Virtually all of the research being conducted by my students is aimed at solving particular problems and, therefore, probably would be labeled "applied research" by many persons.”

Paper - Summary/Main points:

·      Concerned with use and interpretation of species-area curves.

·      Power function model vs. alternative models – is it the best model? Theoretically unique in explaining observations?

·      Biological explanations for these models?

(1) “Does the equilibrium model provide a unique theoretical basis for the species-area relationship?”

·      Habitat diversity hypothesis - with increased area, more variety of habitats?

·      Area-per se hypothesis - equilibrium theory of island biogeography?

·      Sampling hypothesis – passive sampling; increased sampling for larger areas?

(2) “Is the power function model (log/log), derived from equilibrium theory, the best model of the species-area relationship?”

·      Is there a model that statistically fits the data the best?

·      Danger in applying a model without comparison to other models/ignoring important assumption made when applying a model.

·      Analysis of 100 data sets of species-area curves from literature and re-analyzing using various models – found no best-fit model.

·      Note: did not look at curvilinear models?

·      The power function and the untransformed models provide good fits most frequently.

(3) “Can the parameters of the power function or other species-area models be interpreted biologically?”
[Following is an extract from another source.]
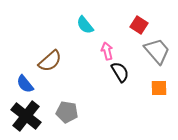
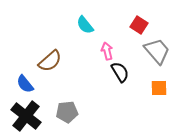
gray pentagon: rotated 15 degrees counterclockwise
·      Closer look at parameter values for models (e.g. z , k, log k)

·      Slope parameters – predictions and limitations and what this means

·      Published predictions and interpretations at the time were not supported by available evidence – needed more data/due to the nature of the claim could not be tested

Questions:

·      In this paper, the authors also discuss Arrhenius’s 1920 & 1921 papers and the equations from them (note previous reading). Were there limitations to these equations or were there underlying assumptions?

·      Do we have new evidence that might better explain some of these models now, biologically?

·      Why did the authors not look not look at curvilinear models? Is this relevant?